6. Pelanggaran privasi data
Ada juga kasus influencer atau brand yang meminta data pribadi followers untuk tujuan promosi. Informasi ini dapat meliputi alamat email, nomor telepon, bahkan data lokasi.
Jika data jatuh ke tangan yang tidak tepat, bisa dimanfaatkan untuk spam atau tindakan penipuan. Masalah ini semakin membesar karena tidak semua pihak memiliki standar perlindungan data yang memadai.
7. Bullying siber dan penggunaan platform yang tidak sesuai
Sisi gelap influencer marketingjuga mencakup tindakan tidak etis di media sosial, seperticyberbullying atau menghina orang lain demiengagement.
Tidak hanya korban yang merugi akibat perilaku ini, tetapi juga reputasi.influencer yang bisa runtuh dalam sekejap. Kejadian semacam ini menunjukkan bahwa ketenaran tidak selalu sejalan dengan kejujuran.

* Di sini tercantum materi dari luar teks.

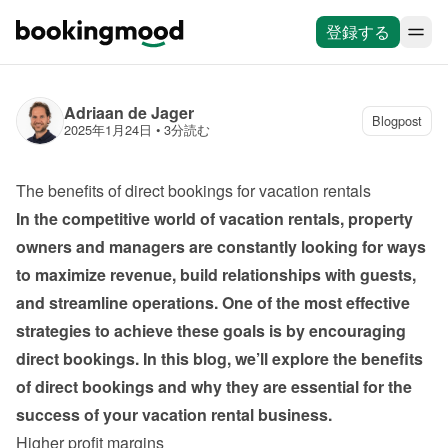
登録する
Adriaan de Jager
Blogpost
2025年1月24日
 • 
3分読む
The benefits of direct bookings for vacation rentals
In the competitive world of vacation rentals, property 
owners and managers are constantly looking for ways 
to maximize revenue, build relationships with guests, 
and streamline operations. One of the most effective 
strategies to achieve these goals is by encouraging 
direct bookings. In this blog, we’ll explore the benefits 
of direct bookings and why they are essential for the 
success of your vacation rental business.
Higher profit margins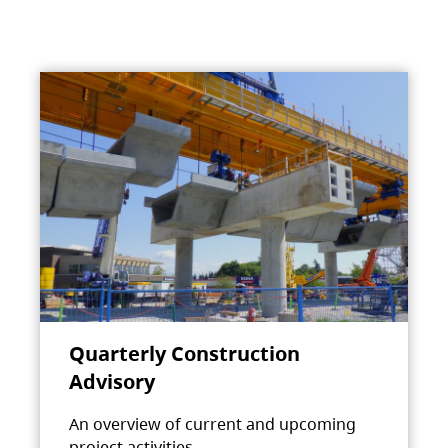
Quarterly Construction
Advisory
An overview of current and upcoming
project activities.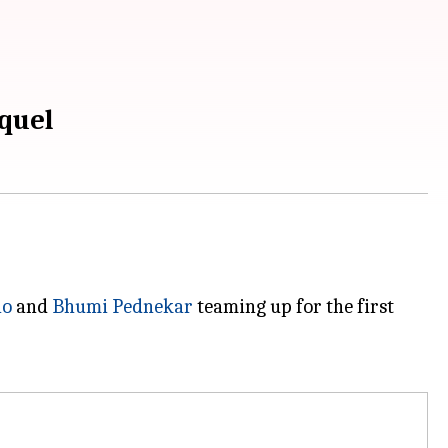
quel
ao
and
Bhumi Pednekar
teaming up for the first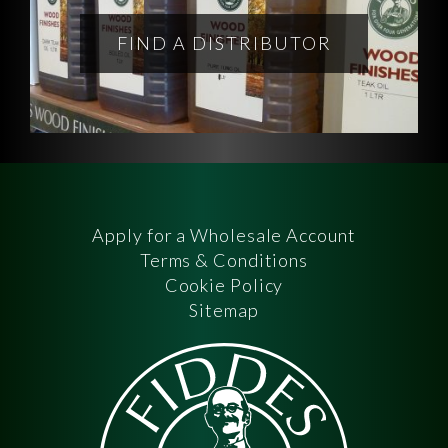
FIND A DISTRIBUTOR
Apply for a Wholesale Account
Terms & Conditions
Cookie Policy
Sitemap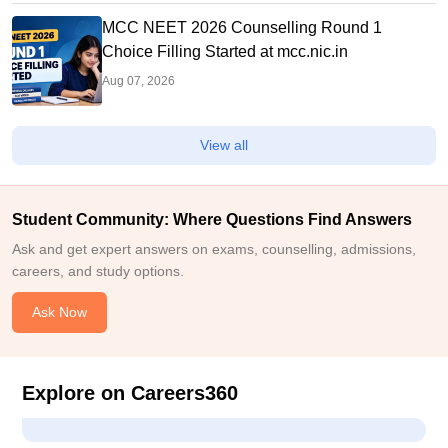
MCC NEET 2026 Counselling Round 1
Choice Filling Started at mcc.nic.in
Aug 07, 2026
View all
Student Community: Where Questions Find Answers
Ask and get expert answers on exams, counselling, admissions,
careers, and study options.
Ask Now
Explore on Careers360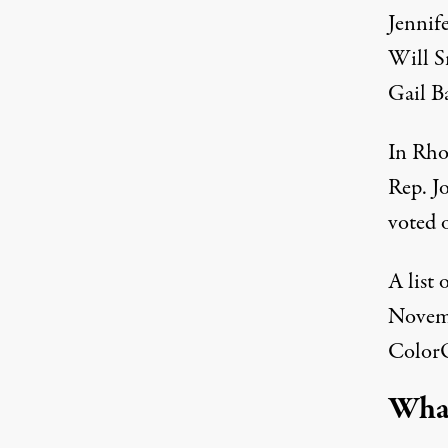
Jennif
Will S
Gail B
In Rho
Rep. J
voted o
A list
Novemb
Color
What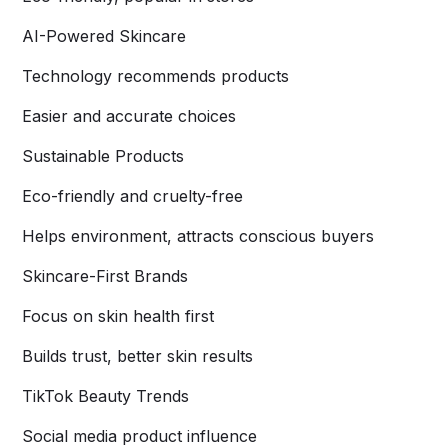
AI-Powered Skincare
Technology recommends products
Easier and accurate choices
Sustainable Products
Eco-friendly and cruelty-free
Helps environment, attracts conscious buyers
Skincare-First Brands
Focus on skin health first
Builds trust, better skin results
TikTok Beauty Trends
Social media product influence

Influencer marketingmemiliki potensi besar untuk berhubungan sangat mampu untuk menyambungkan mempunyai kemampuan besar dalam menghubungkan berpotensi kuat untuk menghubungkan mengandung potensi besar dalam koneksi memiliki kemampuan yang luar biasa untuk menghubungkan sangat berpotensi untuk menjalin hubungan mempunyai potensi besar dalam menghubungkan berpotensi besar untuk membangun koneksi memiliki potensi yang sangat besar dalam menghubungkanbrand dengan audiens yang tepat. Namun sebelum percaya sepenuhnya dengan angkafollowers dan ulasan, penting untuk memahami lebih mendalam.Followers palsu, pemasaran produk berbahaya, serta kerja sama yang tidak jujur hanyalah sebagian dari sisi gelap yang ada.
Jika kamu sebagai seorang pembeli, bersikaplah kritis dan selalu periksa kembali informasi sebelum membeli barang dari promosi tersebut.influencer. Kalau kamu pemilik brand, pastikan memilih influenceryang benar-benar memiliki audiens asli danengagement nyata. Ingat, di dunia pemasaran digital, kepercayaan merupakan aset terbesar, sekali hilang, sulit untuk kembali.
Sumber:
The Dark Side of Influencer Marketing: Exposing the Fake and Finding Real Followers
76 Persen Konsumen Indonesia Membeli Sesuatu Karena Influencer Banyak Ditemukan Investasi Penipuan, OJK Ingin Mengatur Influencer Keuangan 4 Cara Menggunakan AI untuk Pemasaran Bisnis, Harus Dicoba!